• **Exercise goal**
Copy task, pictures excluded: set down exactly the lines from the one containing "Table 1: Baseline" to the end of the data below.
##### Data for analysis #####
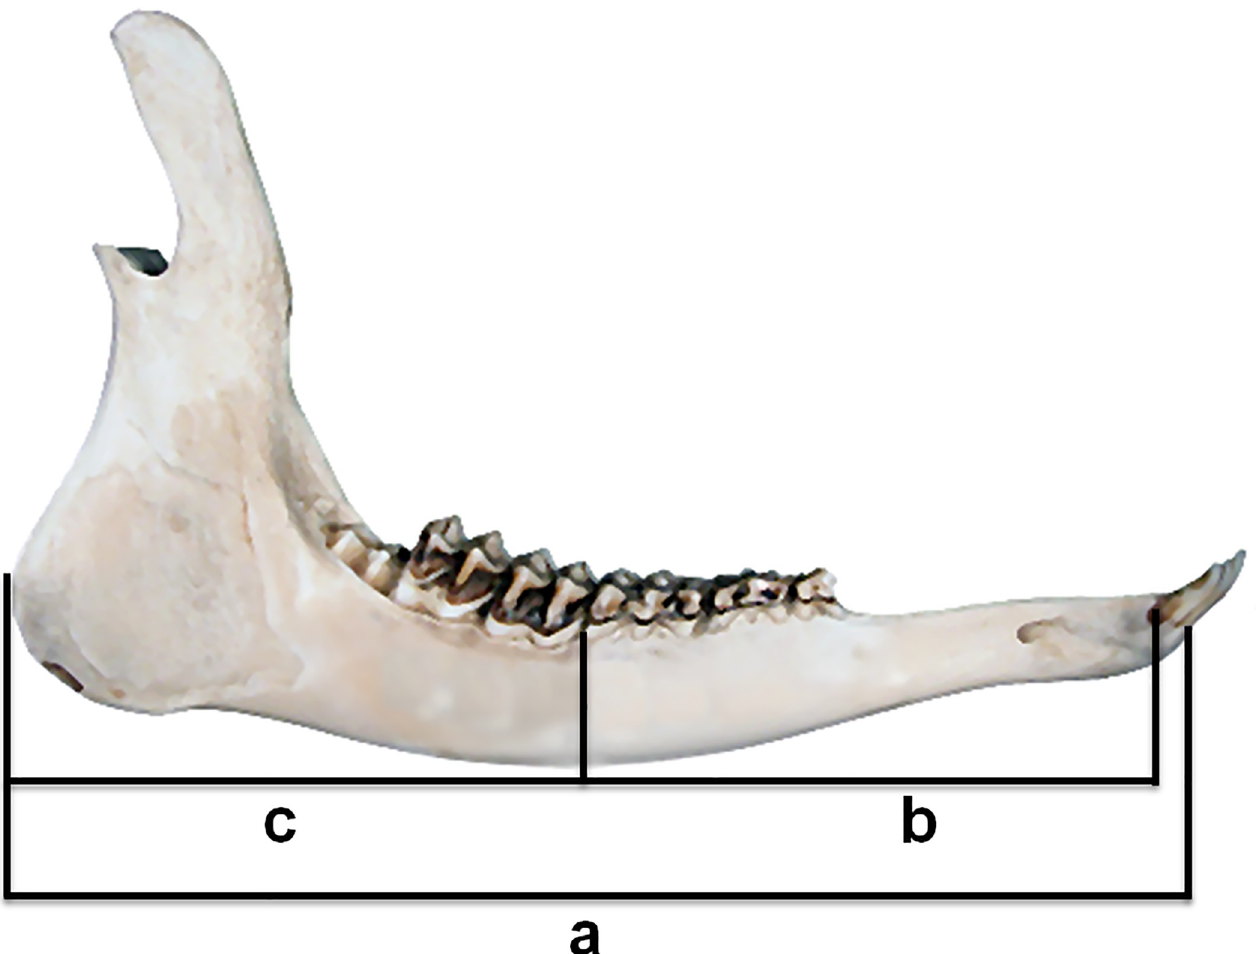
Fig 1. Measurements on roe deer mandible. a: total length measured from the anterior margin of the alveolus of I 1 to the posterior margin of the processus angularis ; b: length of the anterior section measured from the posterior margin of the alveolus of C to the posterior margin of the alveolus of P 4 ; c: length of the posterior section measured from the posterior margin of the alveolus of P 4 to the posterior margin of the processus angularis .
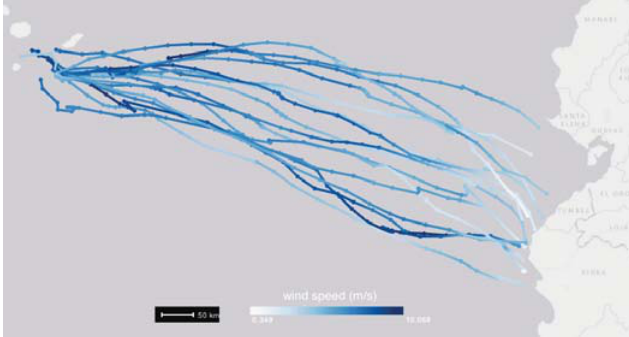
Figure 10: Nine Galapagos albatrosses flight between the Galapagos Islands (i.e., nesting site) and the Peruvian coast (i.e., foraging site). Tracks are annotated with wind speed (m/s): dark blue represents higher and light blue lower wind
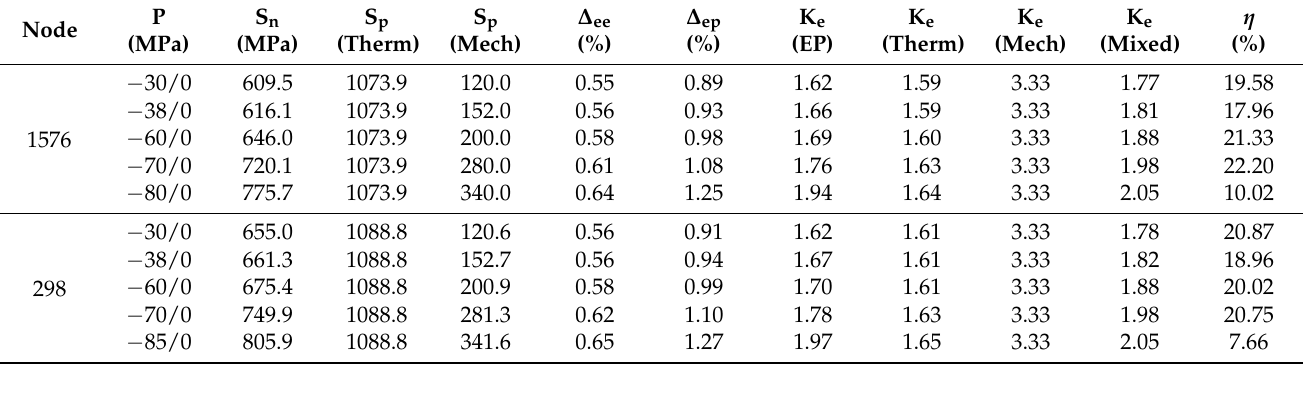
Table 4. Results of K e under thermal ( ∆ T = 280 ◦ C) and pressure load of Z2CND18.12 (nitrogen control) for nozzle model.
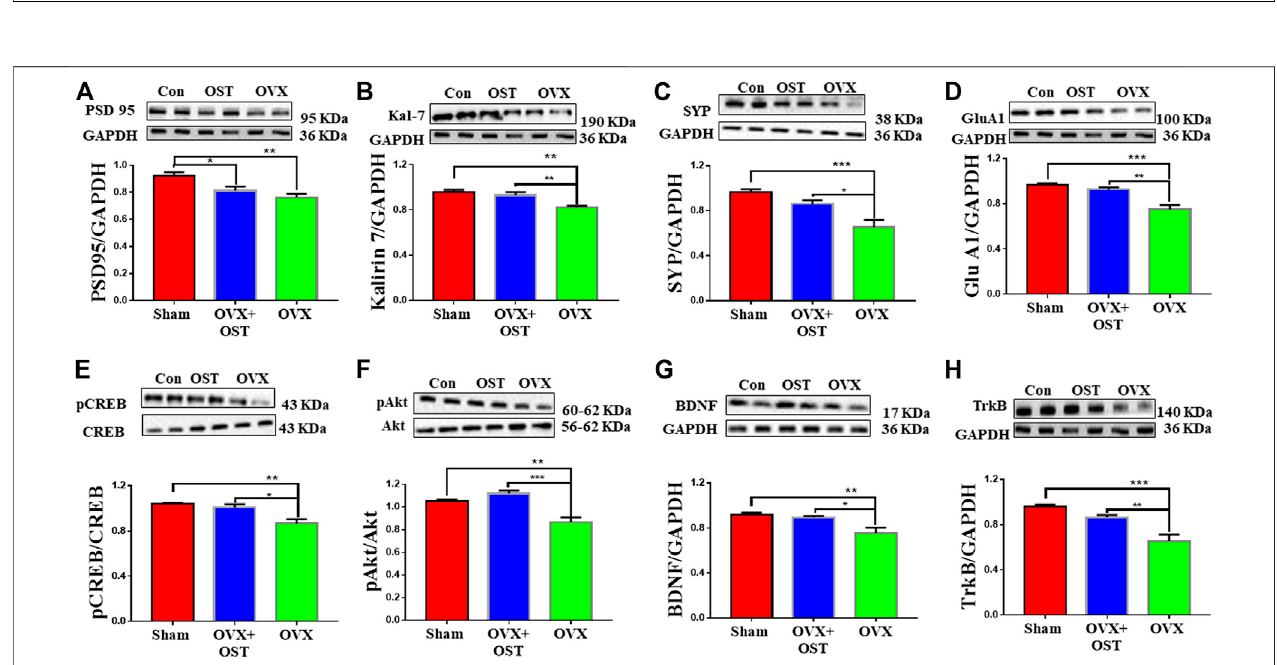
FIGURE5| EffectsofOSTonOVX-inducedalterationsinthelevelsofsynapticproteins (A – D) andotherproteins (E – H) inthemousehippocampus.Expressionsof PSD 95 (A) , Kalirin 7 (Kal-7) (B) , synaptophysin (SYP) (C) , GluA1 (D) , pCREB/CREB (E) , pAkt/Akt (F) , BDNF (G) and TrkB (H) were assessed by Western blot analysis. OVXcausedadecreaseinthelevelsofallproteins.TreatmentwithOSTcausedasigni fi cantincreaseinthelevelsofalltheseproteinswiththeexceptionofPSD95inthe hippocampus of the OVX group compared with the OVX + OST (OST) group. Data are represented as mean ± SEM ( n (cid:1) 5). * p < 0.05; ** p < 0.01; *** p < 0.001.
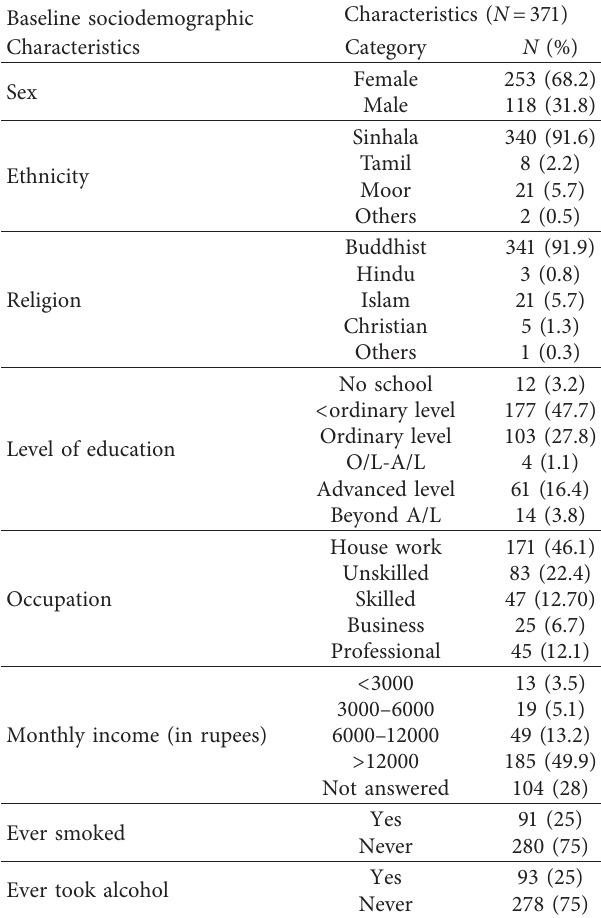
Table 1: Baseline sociodemographic characteristics of the patients participated in the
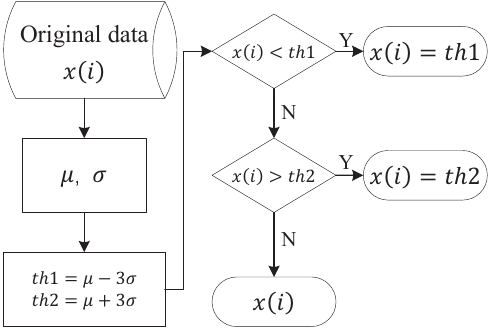
Figure 3. The flowchart of the data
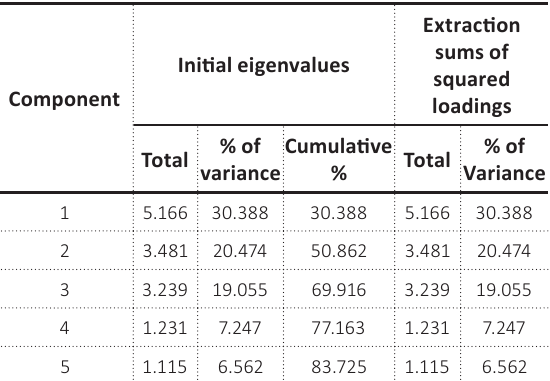
Table 5. Total variance explained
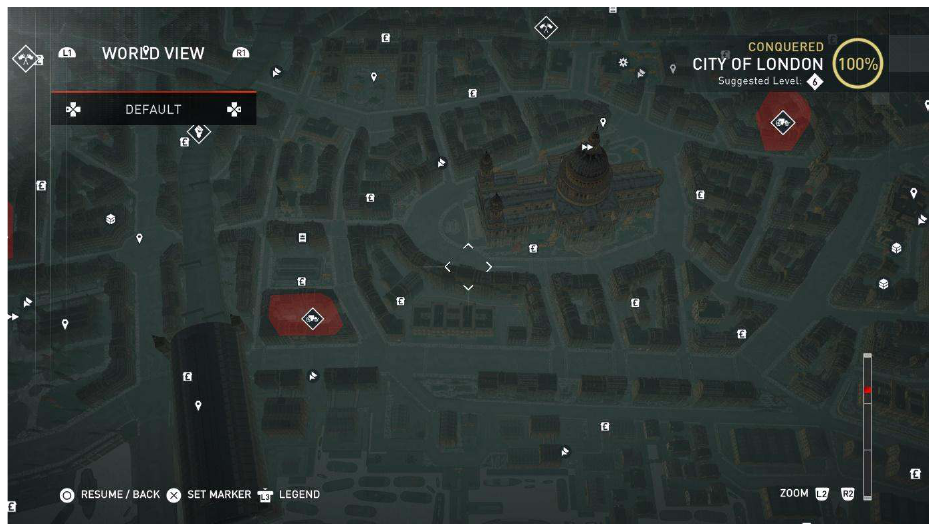
Figure 5: The game map annotated with the different objectives discovered by the player. Here around St Paul's Cathedral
#####
• **Answer box**
Table 1: Baseline sociodemographic characteristics of the patients participated in the
Figure 3. The flowchart of the data
Table 5. Total variance explained
Figure 5: The game map annotated with the different objectives discovered by the player. Here around St Paul's Cathedral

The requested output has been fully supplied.